| Parameter | Value |
|---|---|
| Length (\(L\)) | 1.5 m |
| Radius (\(r\)) | 1.0 cm = 0.01 m |
| Mass flow rate (\(\dot{m}\)) | 4.0 × 10-3 kg/s |
| Density (\(\rho\)) | 1.3 × 103 kg/m³ |
| Viscosity (\(\eta\)) | 0.83 Pa·s |
Steady laminar flow through a horizontal tube uses Poiseuille's law:
$$\Delta P = \frac{8\eta L Q}{\pi r^4}$$
First, calculate volume flow rate \(Q\):
$$Q = \frac{\dot{m}}{\rho} = \frac{4.0 \times 10^{-3}}{1.3 \times 10^3} = 3.077 \times 10^{-6} \, \text{m}^3\text{/s}$$
Now compute \(\Delta P\):
$$\Delta P = \frac{8 \times 0.83 \times 1.5 \times (3.077 \times 10^{-6})}{\pi \times (0.01)^4}$$
Step-by-step:
\(\Delta P = 970 \, \text{Pa}\)
Calculate Reynolds number \(Re = \frac{\rho v D}{\eta}\), where \(D = 2r = 0.02\) m.

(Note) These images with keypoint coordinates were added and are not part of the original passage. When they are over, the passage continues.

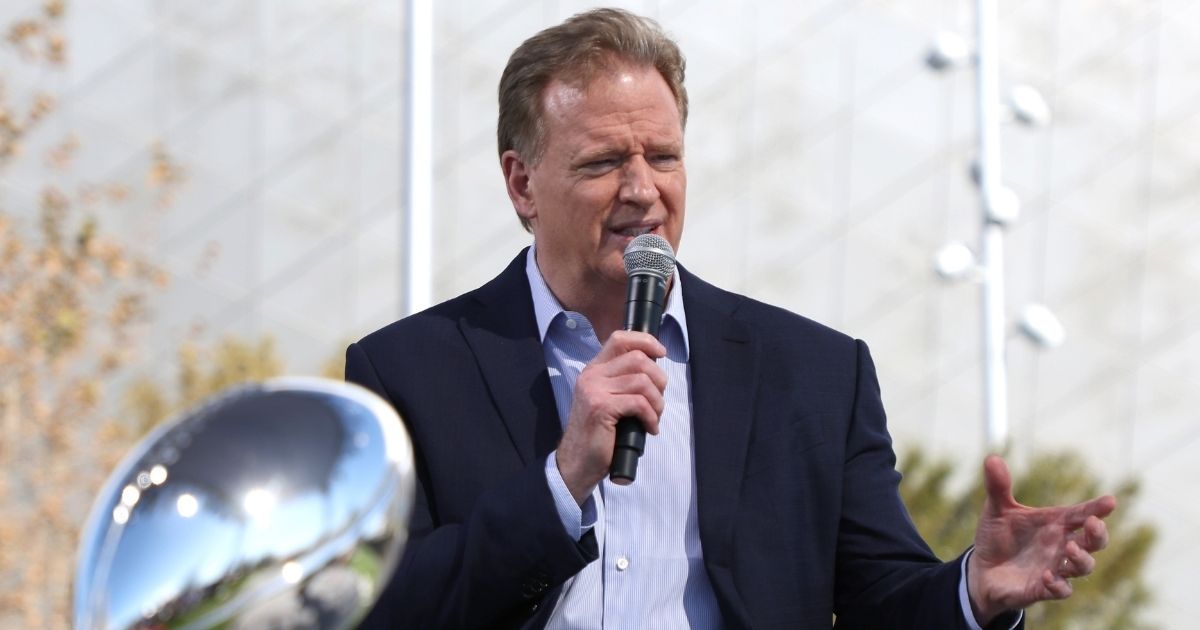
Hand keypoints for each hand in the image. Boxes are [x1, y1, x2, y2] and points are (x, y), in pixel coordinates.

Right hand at [555, 331, 666, 503]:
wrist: (576, 463)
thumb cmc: (598, 435)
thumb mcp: (607, 400)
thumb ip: (622, 382)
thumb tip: (654, 370)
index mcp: (594, 370)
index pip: (619, 339)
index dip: (645, 341)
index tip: (660, 352)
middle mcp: (592, 376)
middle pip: (638, 358)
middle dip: (658, 379)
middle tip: (658, 401)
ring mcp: (594, 390)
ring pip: (642, 381)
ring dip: (657, 401)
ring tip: (654, 417)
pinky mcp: (601, 408)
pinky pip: (639, 403)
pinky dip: (651, 416)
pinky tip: (650, 428)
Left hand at [967, 455, 1115, 624]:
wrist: (981, 569)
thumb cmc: (997, 537)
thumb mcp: (996, 510)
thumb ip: (998, 487)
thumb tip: (991, 458)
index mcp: (1055, 523)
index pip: (1082, 514)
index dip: (1097, 508)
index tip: (1110, 501)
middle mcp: (1060, 545)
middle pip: (1094, 542)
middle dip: (1099, 534)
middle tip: (1093, 524)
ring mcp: (1055, 567)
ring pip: (1083, 567)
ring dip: (1081, 559)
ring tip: (1069, 547)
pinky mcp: (1042, 589)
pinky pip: (1061, 591)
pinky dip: (1057, 585)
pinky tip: (1046, 575)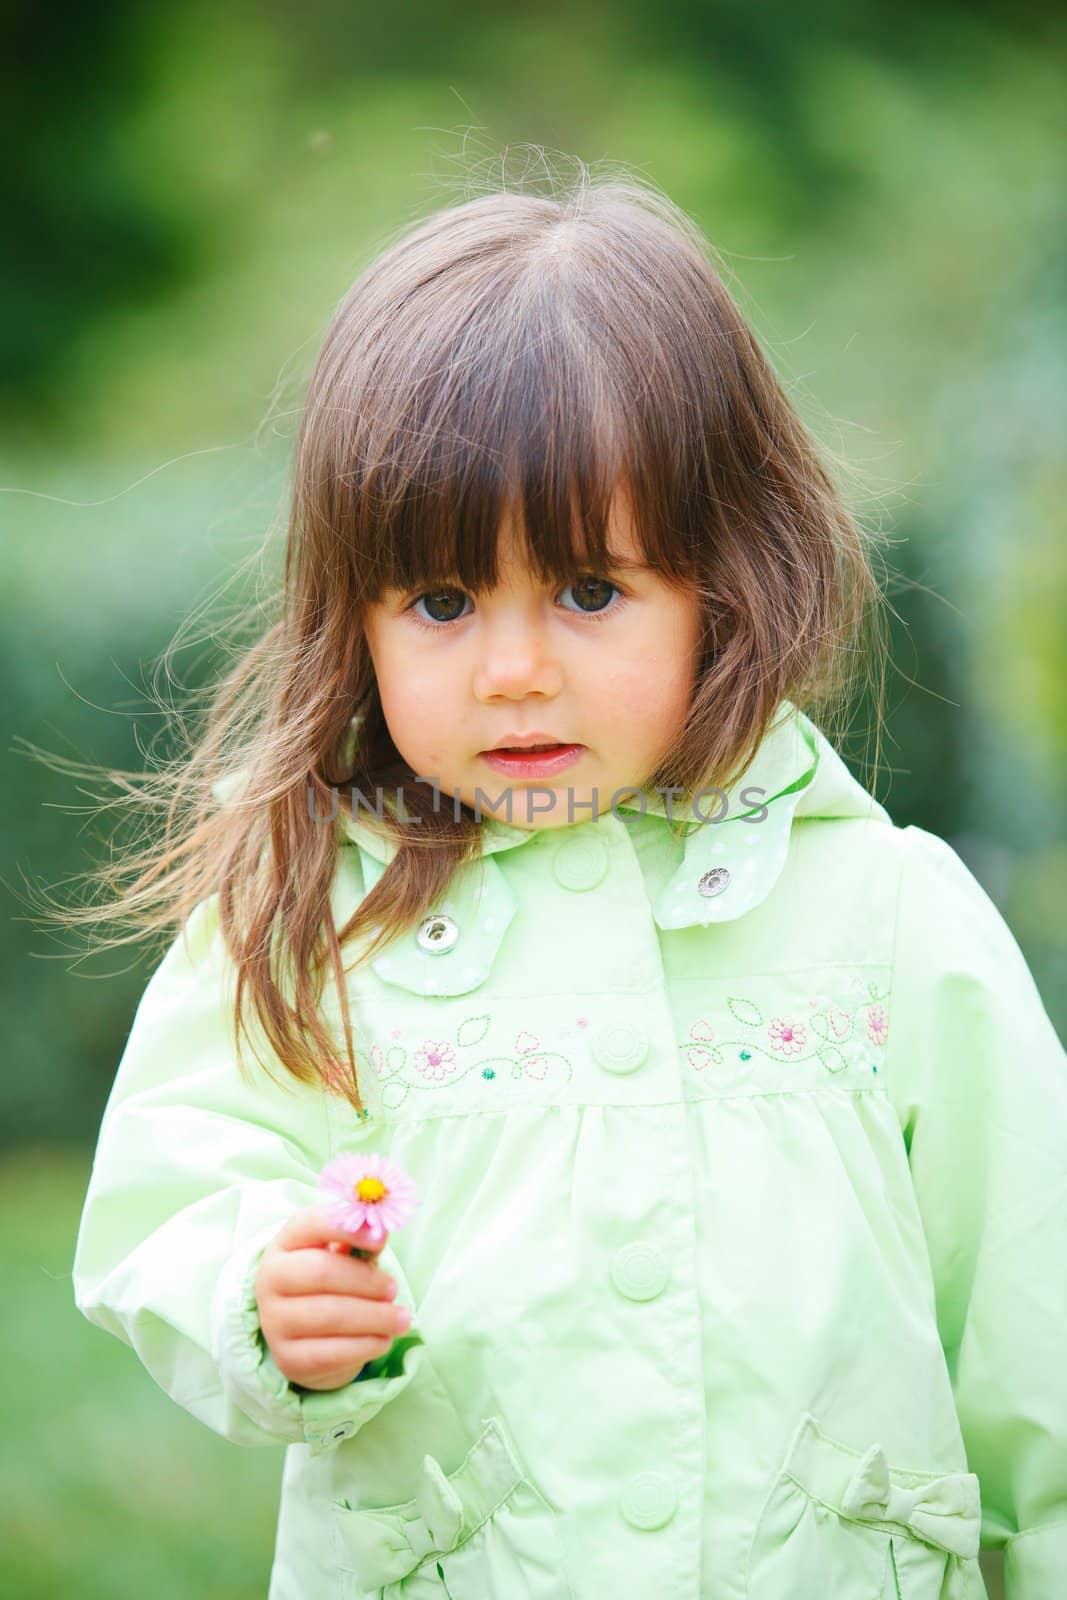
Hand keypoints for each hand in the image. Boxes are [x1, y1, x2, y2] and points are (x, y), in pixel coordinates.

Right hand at [254, 1205, 412, 1390]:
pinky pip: (331, 1353)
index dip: (346, 1229)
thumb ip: (360, 1241)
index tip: (381, 1239)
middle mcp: (270, 1280)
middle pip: (321, 1272)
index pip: (310, 1224)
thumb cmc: (331, 1281)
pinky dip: (365, 1346)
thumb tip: (381, 1231)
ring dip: (375, 1317)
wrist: (305, 1334)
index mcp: (284, 1243)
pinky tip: (384, 1340)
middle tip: (394, 1288)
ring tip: (401, 1318)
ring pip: (330, 1316)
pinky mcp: (288, 1359)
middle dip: (366, 1281)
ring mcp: (274, 1321)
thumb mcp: (341, 1254)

Average velocity \(v = \frac{Q}{A} = \frac{Q}{\pi r^2}\):
$$v = \frac{3.077 \times 10^{-6}}{\pi \times (0.01)^2} = 0.0982 \, \text{m/s}$$
$$Re = \frac{1.3 \times 10^3 \times 0.0982 \times 0.02}{0.83} = 307$$
\(Re \approx 307 \ll 2000\) → Laminar flow assumption is correct.